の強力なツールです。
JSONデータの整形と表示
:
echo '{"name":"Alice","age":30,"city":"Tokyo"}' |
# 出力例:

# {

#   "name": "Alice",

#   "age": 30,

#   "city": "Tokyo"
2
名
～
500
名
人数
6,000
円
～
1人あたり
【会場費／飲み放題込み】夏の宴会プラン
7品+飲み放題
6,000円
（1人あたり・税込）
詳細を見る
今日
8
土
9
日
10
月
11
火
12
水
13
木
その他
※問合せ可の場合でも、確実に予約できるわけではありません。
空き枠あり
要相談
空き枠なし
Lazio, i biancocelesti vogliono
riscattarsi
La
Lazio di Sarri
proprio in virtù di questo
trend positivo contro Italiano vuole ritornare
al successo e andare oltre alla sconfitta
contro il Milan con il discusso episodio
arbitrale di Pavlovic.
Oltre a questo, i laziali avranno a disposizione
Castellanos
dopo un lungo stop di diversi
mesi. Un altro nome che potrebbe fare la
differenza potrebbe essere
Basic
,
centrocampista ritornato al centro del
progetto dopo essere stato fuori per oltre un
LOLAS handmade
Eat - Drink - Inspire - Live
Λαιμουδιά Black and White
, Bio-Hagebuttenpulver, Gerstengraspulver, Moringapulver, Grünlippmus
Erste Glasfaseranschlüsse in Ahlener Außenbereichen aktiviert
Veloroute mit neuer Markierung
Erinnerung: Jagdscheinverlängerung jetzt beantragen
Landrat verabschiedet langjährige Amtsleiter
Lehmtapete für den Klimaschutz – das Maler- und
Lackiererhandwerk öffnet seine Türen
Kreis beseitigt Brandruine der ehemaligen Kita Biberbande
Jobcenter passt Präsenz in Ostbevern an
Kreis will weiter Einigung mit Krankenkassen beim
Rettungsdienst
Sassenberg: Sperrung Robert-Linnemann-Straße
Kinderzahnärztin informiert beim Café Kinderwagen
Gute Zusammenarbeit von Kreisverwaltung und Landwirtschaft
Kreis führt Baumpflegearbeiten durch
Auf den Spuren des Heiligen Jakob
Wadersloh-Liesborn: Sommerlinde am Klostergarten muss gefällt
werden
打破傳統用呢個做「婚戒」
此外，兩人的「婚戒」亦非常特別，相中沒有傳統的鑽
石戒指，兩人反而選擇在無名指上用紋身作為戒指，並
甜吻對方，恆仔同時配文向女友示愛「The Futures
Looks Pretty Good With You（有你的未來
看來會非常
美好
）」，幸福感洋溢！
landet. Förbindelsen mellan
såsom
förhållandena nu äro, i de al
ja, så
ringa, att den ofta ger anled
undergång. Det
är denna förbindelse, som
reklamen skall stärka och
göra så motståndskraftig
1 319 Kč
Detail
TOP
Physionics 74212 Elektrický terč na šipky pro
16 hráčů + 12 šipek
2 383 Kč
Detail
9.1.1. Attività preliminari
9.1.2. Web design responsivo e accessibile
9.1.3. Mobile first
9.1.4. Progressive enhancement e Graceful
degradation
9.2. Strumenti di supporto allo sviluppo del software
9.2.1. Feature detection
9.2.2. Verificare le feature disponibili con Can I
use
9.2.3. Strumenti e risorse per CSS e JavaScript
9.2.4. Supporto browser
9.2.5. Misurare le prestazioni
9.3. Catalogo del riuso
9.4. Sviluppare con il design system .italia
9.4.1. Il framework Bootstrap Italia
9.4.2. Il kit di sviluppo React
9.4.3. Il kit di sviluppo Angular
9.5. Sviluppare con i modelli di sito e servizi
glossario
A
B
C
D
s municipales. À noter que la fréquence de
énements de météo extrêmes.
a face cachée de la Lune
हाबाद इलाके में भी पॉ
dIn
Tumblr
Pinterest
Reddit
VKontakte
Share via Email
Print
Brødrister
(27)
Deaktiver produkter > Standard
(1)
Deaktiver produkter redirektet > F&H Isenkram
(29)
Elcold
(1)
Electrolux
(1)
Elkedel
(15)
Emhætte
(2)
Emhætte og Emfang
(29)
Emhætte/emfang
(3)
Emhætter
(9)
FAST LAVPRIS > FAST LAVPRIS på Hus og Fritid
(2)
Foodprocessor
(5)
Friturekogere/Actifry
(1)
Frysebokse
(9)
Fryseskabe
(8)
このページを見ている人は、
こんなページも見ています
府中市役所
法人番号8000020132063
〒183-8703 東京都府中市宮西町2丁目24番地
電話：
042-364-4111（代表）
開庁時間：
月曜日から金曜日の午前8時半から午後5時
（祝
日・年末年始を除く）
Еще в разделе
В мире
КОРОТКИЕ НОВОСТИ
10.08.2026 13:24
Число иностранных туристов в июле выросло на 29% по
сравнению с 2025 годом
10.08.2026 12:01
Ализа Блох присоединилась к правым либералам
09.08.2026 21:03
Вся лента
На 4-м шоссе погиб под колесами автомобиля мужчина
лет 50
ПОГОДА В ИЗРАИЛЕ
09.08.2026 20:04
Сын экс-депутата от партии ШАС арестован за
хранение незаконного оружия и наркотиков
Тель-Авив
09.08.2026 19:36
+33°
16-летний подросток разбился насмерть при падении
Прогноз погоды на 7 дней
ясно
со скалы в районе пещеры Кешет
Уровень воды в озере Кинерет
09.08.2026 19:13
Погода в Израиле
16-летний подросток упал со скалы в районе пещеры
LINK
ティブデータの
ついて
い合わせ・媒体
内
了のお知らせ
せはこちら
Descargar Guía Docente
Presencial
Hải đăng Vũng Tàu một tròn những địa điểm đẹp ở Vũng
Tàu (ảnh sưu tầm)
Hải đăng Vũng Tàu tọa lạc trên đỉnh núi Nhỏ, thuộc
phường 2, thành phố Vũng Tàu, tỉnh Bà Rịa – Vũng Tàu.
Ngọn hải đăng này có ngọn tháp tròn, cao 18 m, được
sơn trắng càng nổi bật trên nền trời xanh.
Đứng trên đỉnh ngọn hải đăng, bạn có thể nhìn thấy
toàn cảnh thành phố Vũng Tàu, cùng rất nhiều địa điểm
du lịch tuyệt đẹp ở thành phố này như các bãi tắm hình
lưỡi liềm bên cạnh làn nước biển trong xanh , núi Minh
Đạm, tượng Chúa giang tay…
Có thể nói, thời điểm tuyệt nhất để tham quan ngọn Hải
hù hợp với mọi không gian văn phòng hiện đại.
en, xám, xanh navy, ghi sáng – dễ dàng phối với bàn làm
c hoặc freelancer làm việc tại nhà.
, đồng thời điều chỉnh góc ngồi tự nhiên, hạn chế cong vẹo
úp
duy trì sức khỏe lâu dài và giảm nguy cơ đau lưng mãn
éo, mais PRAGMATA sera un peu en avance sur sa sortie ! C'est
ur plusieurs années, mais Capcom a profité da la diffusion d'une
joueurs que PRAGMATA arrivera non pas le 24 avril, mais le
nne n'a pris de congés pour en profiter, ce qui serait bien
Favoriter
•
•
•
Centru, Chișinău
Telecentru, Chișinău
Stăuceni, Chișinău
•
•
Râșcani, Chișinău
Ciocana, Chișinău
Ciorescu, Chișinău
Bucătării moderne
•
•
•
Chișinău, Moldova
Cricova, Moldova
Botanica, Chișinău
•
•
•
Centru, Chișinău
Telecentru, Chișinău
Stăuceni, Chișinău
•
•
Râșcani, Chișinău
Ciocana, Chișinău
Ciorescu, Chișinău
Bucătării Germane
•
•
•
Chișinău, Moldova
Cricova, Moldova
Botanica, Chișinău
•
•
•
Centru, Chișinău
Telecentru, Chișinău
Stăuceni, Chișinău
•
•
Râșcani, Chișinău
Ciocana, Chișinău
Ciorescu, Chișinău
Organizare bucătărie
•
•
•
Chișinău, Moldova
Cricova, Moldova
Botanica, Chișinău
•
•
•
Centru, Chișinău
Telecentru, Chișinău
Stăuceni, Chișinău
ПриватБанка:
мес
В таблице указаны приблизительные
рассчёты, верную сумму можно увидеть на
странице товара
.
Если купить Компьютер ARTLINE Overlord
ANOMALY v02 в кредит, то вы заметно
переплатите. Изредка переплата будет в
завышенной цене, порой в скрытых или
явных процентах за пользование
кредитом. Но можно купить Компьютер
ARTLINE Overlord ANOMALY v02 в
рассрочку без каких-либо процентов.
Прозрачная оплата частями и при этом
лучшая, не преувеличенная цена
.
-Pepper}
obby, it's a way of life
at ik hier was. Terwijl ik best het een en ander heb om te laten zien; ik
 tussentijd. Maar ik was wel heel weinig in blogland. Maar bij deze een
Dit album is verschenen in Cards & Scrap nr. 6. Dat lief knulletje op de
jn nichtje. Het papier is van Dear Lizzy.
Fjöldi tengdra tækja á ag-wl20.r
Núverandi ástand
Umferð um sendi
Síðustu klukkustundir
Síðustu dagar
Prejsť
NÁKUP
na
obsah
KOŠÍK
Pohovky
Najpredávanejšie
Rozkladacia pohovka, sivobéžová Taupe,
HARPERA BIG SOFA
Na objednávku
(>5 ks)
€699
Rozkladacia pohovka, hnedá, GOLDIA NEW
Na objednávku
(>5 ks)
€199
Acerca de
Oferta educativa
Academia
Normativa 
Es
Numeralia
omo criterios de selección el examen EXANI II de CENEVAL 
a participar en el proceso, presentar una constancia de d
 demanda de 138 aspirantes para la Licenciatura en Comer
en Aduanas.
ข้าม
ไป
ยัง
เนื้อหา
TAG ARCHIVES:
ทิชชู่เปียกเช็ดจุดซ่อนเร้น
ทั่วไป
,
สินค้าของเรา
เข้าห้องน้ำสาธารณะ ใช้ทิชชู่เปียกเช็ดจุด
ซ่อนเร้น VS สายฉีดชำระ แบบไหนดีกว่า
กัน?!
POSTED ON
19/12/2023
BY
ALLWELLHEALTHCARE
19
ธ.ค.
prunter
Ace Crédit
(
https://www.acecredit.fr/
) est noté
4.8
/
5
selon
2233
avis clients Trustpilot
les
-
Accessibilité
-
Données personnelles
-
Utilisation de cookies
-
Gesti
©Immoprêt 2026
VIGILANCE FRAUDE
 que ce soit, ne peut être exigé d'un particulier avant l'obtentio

============

### To-do item
For every line of the data above that contains "Vũng", copy that line.

### Response for this exercise
Hải đăng Vũng Tàu một tròn những địa điểm đẹp ở Vũng
Hải đăng Vũng Tàu tọa lạc trên đỉnh núi Nhỏ, thuộc
phường 2, thành phố Vũng Tàu, tỉnh Bà Rịa – Vũng Tàu.
toàn cảnh thành phố Vũng Tàu, cùng rất nhiều địa điểm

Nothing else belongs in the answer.